→ Consigna:
Copia los ítems empezando por el primero y terminando en la línea que contiene "title Power Anything", ambas incluidas. Cambia "bounding box" por "caja delimitadora" y deja todo lo demás igual.

→ Ítems proporcionados:

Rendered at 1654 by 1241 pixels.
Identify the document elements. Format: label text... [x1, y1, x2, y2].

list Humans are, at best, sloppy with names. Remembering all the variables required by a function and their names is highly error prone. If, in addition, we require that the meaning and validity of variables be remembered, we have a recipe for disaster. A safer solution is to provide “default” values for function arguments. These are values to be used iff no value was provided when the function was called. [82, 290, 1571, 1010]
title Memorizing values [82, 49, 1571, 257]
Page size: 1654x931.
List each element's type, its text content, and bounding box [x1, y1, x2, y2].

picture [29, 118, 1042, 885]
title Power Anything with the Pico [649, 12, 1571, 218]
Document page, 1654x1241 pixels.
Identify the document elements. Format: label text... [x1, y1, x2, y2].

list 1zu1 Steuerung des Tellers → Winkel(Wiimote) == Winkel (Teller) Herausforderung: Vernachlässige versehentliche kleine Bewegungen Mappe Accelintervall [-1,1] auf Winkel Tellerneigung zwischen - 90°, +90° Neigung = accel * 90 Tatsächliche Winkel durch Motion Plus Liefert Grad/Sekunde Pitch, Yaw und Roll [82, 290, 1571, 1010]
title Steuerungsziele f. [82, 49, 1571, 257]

→ Resultado esperado:
Rendered at 1654 by 1241 pixels.
Identify the document elements. Format: label text... [x1, y1, x2, y2].

list Humans are, at best, sloppy with names. Remembering all the variables required by a function and their names is highly error prone. If, in addition, we require that the meaning and validity of variables be remembered, we have a recipe for disaster. A safer solution is to provide “default” values for function arguments. These are values to be used iff no value was provided when the function was called. [82, 290, 1571, 1010]
title Memorizing values [82, 49, 1571, 257]
Page size: 1654x931.
List each element's type, its text content, and caja delimitadora [x1, y1, x2, y2].

picture [29, 118, 1042, 885]
title Power Anything with the Pico [649, 12, 1571, 218]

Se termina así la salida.